**Extracted material**
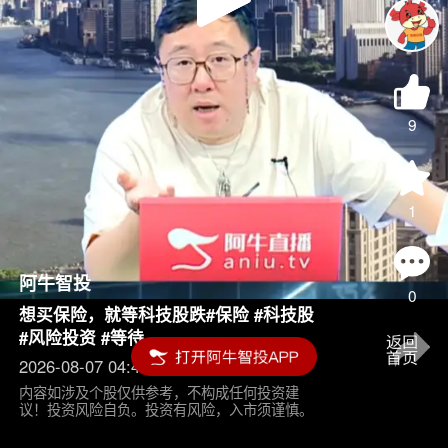
Play
Video
9
1
阿牛智投
0
想买保险，就等科技股跌#保险 #科技股
#风险投资 #等待
2026-08-07 04:45
内容如涉及个股仅供参考，不构成任何投资建
议！投资风险自负。投资有风险，入市须谨慎。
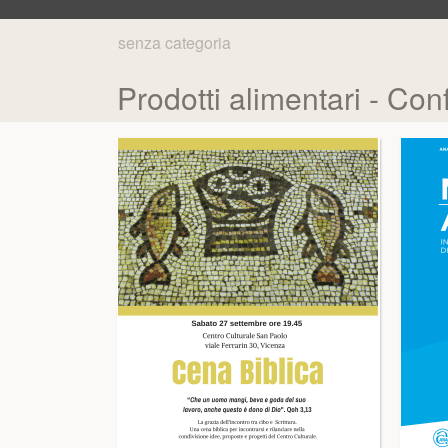
senza categoria
Prodotti alimentari - C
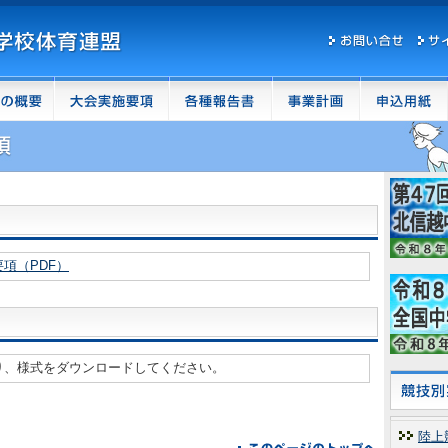
項（PDF）
り、様式をダウンロードしてください。
陸上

**Directions for this task**
Make an exact copy of the records above, one that has none of the pictures.

**Written solution**
Play
Video
9
1
阿牛智投
0
想买保险，就等科技股跌#保险 #科技股
#风险投资 #等待
2026-08-07 04:45
内容如涉及个股仅供参考，不构成任何投资建
议！投资风险自负。投资有风险，入市须谨慎。
senza categoria
Prodotti alimentari - C
項（PDF）
り、様式をダウンロードしてください。
陸上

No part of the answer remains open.